Sunday, July 15, 2012

Other Cities Facing Bankruptcy

http://www.dailybreeze.com/ci_21079121/pensions-loss-tax-revenue-puts-other-cities-at?source=rss_viewed

I believe that the "salad days" of generous pensions and benefits to public employees is now over.

So says Columnist Pat Buchanan. He is pessimistic about a possible downward spiral, convinced that spending cuts and tax increases will drive residents out of failing cities and into neighboring states, exacerbating the spiral of declining city revenue and social cohesion in the suffering cities throughout the state of California,

Mr. Buchanan's signature cynicism shines through once again, and casts a harsh yet hollow glow.
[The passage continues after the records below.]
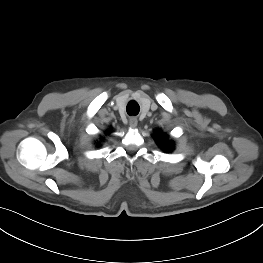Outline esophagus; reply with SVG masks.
Wrapping results in <instances>:
<instances>
[{
  "mask_svg": "<svg viewBox=\"0 0 263 263\" xmlns=\"http://www.w3.org/2000/svg\"><path fill=\"white\" fill-rule=\"evenodd\" d=\"M129 124H130V126H131L132 128H135V127L137 126V124H138L137 118H136V117H131V118L129 119Z\"/></svg>",
  "mask_w": 263,
  "mask_h": 263,
  "instance_id": "esophagus-1",
  "label": "esophagus"
}]
</instances>
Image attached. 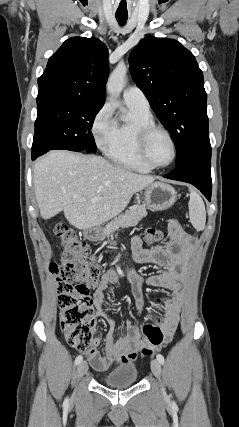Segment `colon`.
I'll list each match as a JSON object with an SVG mask.
<instances>
[{"label": "colon", "instance_id": "1", "mask_svg": "<svg viewBox=\"0 0 239 427\" xmlns=\"http://www.w3.org/2000/svg\"><path fill=\"white\" fill-rule=\"evenodd\" d=\"M54 234L63 246L60 264L51 263L49 270L57 276V289L60 308V324L69 344L82 352L93 348L94 313L90 292L101 280V267L90 248L82 242L74 230L63 224L54 227ZM162 238V233L154 228L148 229L145 240L152 244ZM153 304L160 298L153 297ZM147 345L142 353L149 355L164 340L159 319L143 326Z\"/></svg>", "mask_w": 239, "mask_h": 427}]
</instances>
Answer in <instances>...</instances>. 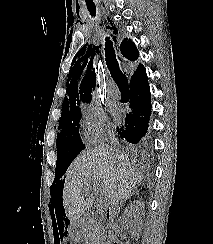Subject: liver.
Returning <instances> with one entry per match:
<instances>
[{"mask_svg":"<svg viewBox=\"0 0 213 244\" xmlns=\"http://www.w3.org/2000/svg\"><path fill=\"white\" fill-rule=\"evenodd\" d=\"M143 179L122 151L108 145L89 149L80 154L66 172L62 195L66 216L75 222L92 206L93 194L85 197L98 181L103 184L108 205L126 199Z\"/></svg>","mask_w":213,"mask_h":244,"instance_id":"liver-1","label":"liver"}]
</instances>
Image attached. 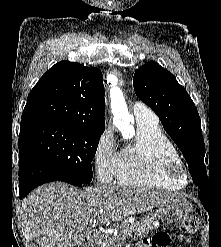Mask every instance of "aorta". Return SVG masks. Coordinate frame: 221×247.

I think that this heavy trend of severe budget cuts and necessary market corrections are all for the best -- finally, city leaders will have to amass the courage to cut benefits to once-powerful public sector unions en masse.

Public sector unions have elected complaisant and complicit leadership for too long, provoking them into offering over-generous contracts, which have eroded and ultimately dried out the tax based of municipal governments.
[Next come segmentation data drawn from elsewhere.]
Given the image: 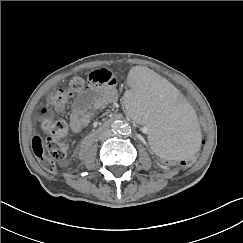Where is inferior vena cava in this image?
<instances>
[{
    "instance_id": "602c4592",
    "label": "inferior vena cava",
    "mask_w": 243,
    "mask_h": 243,
    "mask_svg": "<svg viewBox=\"0 0 243 243\" xmlns=\"http://www.w3.org/2000/svg\"><path fill=\"white\" fill-rule=\"evenodd\" d=\"M111 136H112V131L111 130H104V131H102L100 133L99 139L100 140H105V139H107V138H109Z\"/></svg>"
}]
</instances>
City leaders in the past had no business pledging so much money, including the onerous obligations into the distant future, regardless of the investment funding which was supposed to keep the pension funds flush, in good times or in bad.

Employees need to be responsible for their own fiscal future. They know better what quality of life that they want to create for themselves. They have the insight and the authority to diversify investments or save their money for a rainy day.

The government has to get out of the financier business. Though a growing number of voters may suspect Wall Street of unmitigating fraud and graft, the state deals in such folly and loss in far greater measure, with far more disastrous results for the taxpayer, who suffers the losses.